→ DIRECTIONS FOR THIS TASK
Reproduce the entire text below on the UniProt Knowledgebase, word for word.

→ GIVEN TEXT
⁂

UniProtKB, is also named as Swiss-Prot, is the manually quality annotated and reviewed section of the UniProt. It is a non-redundant protein sequence database which gives the researchers combination of experimental results, computed features and scientific results.
Since 2002, the UniProt consortium is maintained it and it can be accessible via the UniProt website.
Importance of UniProt Knowledgebase
It is the central hub for the collection of functional information on proteins, with accurate, consistent and annotation. In addition to this, it shows the core data mandatory for each UniProtKB entry (mainly, the amino acid sequence, protein name or description, taxonomic data and citation information), as much protein annotation information as possible is added. This includes extensively accepted biological ontologies, classifications and cross-references, and clear indications of the quality of annotation in the form of evidence attribution of experimental and computational data.
The UniProt Knowledgebase consists of two sections:
UniProtKB/Swiss-Prot
A section which contains manually-annotated records with information extracted from literature and curator-evaluated computational analysis.
UniProtKB/TrEMBL
A section with computationally analyzed records that expect full manual annotation.
More than 95 % of the protein sequences present in UniProtKB are derived from the translation of the coding sequences (CDS) which have been submitted to the public nucleic acid databases, the EMBL-Bank, GenBank, DDBJ databases. All these sequences, as well as the related data submitted by the authors, are automatically integrated into UniProtKB/TrEMBL.
Minimal redundancy is the first trying of UniProtKB to improve sequence reliability. All protein sequences encoded by a same gene are merged into a single UniProtKB/Swiss-Prot entry. Differences found between various sequencing reports are analysed and fully described in the feature table. Once in UniProtKB/Swiss-Prot, a protein entry is removed from UniProtKB/TrEMBL.

⁂

→ DATASET EXCERPTS

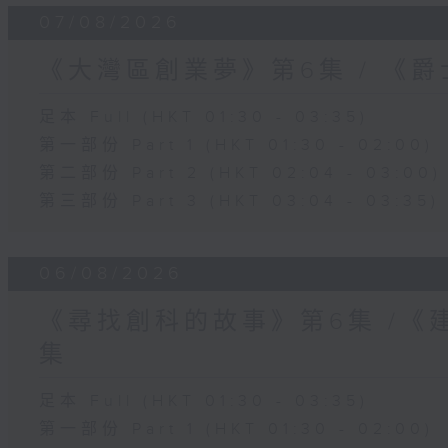
07/08/2026
《大灣區創業夢》第6集 / 《
足本 Full (HKT 01:30 - 03:35)
第一部份 Part 1 (HKT 01:30 - 02:00)
第二部份 Part 2 (HKT 02:04 - 03:00)
第三部份 Part 3 (HKT 03:04 - 03:35)
06/08/2026
《尋找創科的故事》第6集 /《
集
足本 Full (HKT 01:30 - 03:35)
第一部份 Part 1 (HKT 01:30 - 02:00)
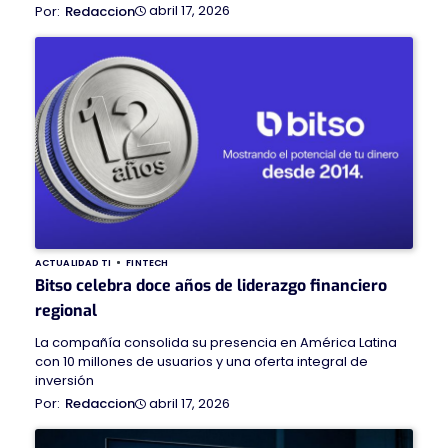
abril 17, 2026
Redaccion
ACTUALIDAD TI
FINTECH
Bitso celebra doce años de liderazgo financiero
regional
La compañía consolida su presencia en América Latina
con 10 millones de usuarios y una oferta integral de
inversión
abril 17, 2026
Redaccion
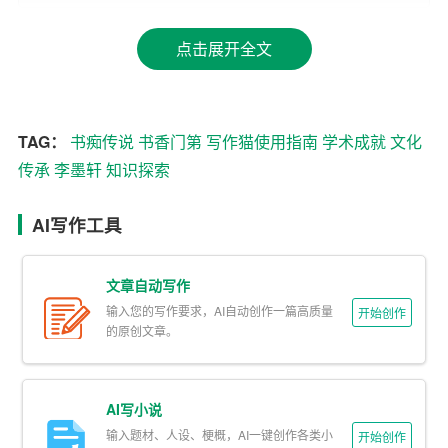
然而，求知的道路并非总是一帆风顺。有一次，为了得到
一部珍贵的孤本，墨轩不惜步行千里，历经千辛万苦。途
点击展开全文
中遭遇风雨，饿时以野果充饥，困时则在破庙中蜷缩一
夜。终于，当他带着那本残破的书回到家中时，整个人瘦
得几乎脱了形，但眼中却闪烁着前所未有的光芒。
TAG：
书痴传说
书香门第
写作猫使用指南
学术成就
文化
传承
李墨轩
知识探索
三、笔耕不辍
李墨轩不仅是个书痴，更是个笔耕不辍的学者。他相信，
AI写作工具
“学而不思则罔”，于是每每读书有所得，必提笔记录下自己
的感悟和思考。久而久之，这些笔记竟积厚成册，成为他
文章自动写作
日后著作的基础。
输入您的写作要求，AI自动创作一篇高质量
开始创作
的原创文章。
他的第一部著作《墨轩随笔》便是这样诞生的。书中收录
了他对古典文学、哲学、历史的独到见解，以及对自然科
学的探索心得。此书一经问世，便引起了学界的广泛关
AI写小说
注，被视为那个时代思想解放的象征。
输入题材、人设、梗概，AI一键创作各类小
开始创作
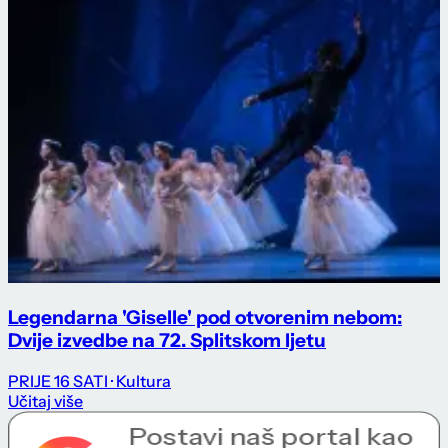
Legendarna 'Giselle' pod otvorenim nebom:
Dvije izvedbe na 72. Splitskom ljetu
PRIJE 16 SATI
· Kultura
Učitaj više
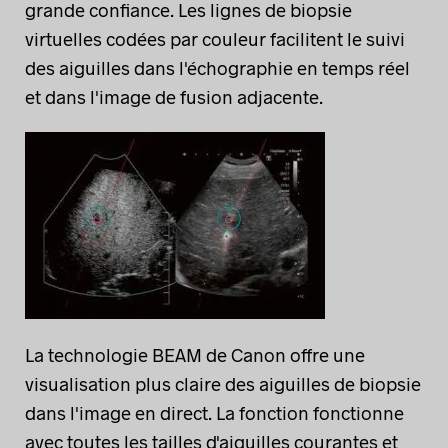
grande confiance. Les lignes de biopsie
virtuelles codées par couleur facilitent le suivi
des aiguilles dans l'échographie en temps réel
et dans l'image de fusion adjacente.
La technologie BEAM de Canon offre une
visualisation plus claire des aiguilles de biopsie
dans l'image en direct. La fonction fonctionne
avec toutes les tailles d'aiguilles courantes et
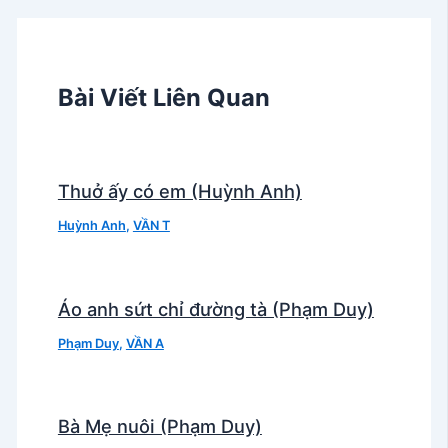
Bài Viết Liên Quan
Thuở ấy có em (Huỳnh Anh)
Huỳnh Anh
,
VẦN T
Áo anh sứt chỉ đường tà (Phạm Duy)
Phạm Duy
,
VẦN A
Bà Mẹ nuôi (Phạm Duy)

⁂

→ YOUR SOLUTION
UniProtKB, is also named as Swiss-Prot, is the manually quality annotated and reviewed section of the UniProt. It is a non-redundant protein sequence database which gives the researchers combination of experimental results, computed features and scientific results.
Since 2002, the UniProt consortium is maintained it and it can be accessible via the UniProt website.
Importance of UniProt Knowledgebase
It is the central hub for the collection of functional information on proteins, with accurate, consistent and annotation. In addition to this, it shows the core data mandatory for each UniProtKB entry (mainly, the amino acid sequence, protein name or description, taxonomic data and citation information), as much protein annotation information as possible is added. This includes extensively accepted biological ontologies, classifications and cross-references, and clear indications of the quality of annotation in the form of evidence attribution of experimental and computational data.
The UniProt Knowledgebase consists of two sections:
UniProtKB/Swiss-Prot
A section which contains manually-annotated records with information extracted from literature and curator-evaluated computational analysis.
UniProtKB/TrEMBL
A section with computationally analyzed records that expect full manual annotation.
More than 95 % of the protein sequences present in UniProtKB are derived from the translation of the coding sequences (CDS) which have been submitted to the public nucleic acid databases, the EMBL-Bank, GenBank, DDBJ databases. All these sequences, as well as the related data submitted by the authors, are automatically integrated into UniProtKB/TrEMBL.
Minimal redundancy is the first trying of UniProtKB to improve sequence reliability. All protein sequences encoded by a same gene are merged into a single UniProtKB/Swiss-Prot entry. Differences found between various sequencing reports are analysed and fully described in the feature table. Once in UniProtKB/Swiss-Prot, a protein entry is removed from UniProtKB/TrEMBL.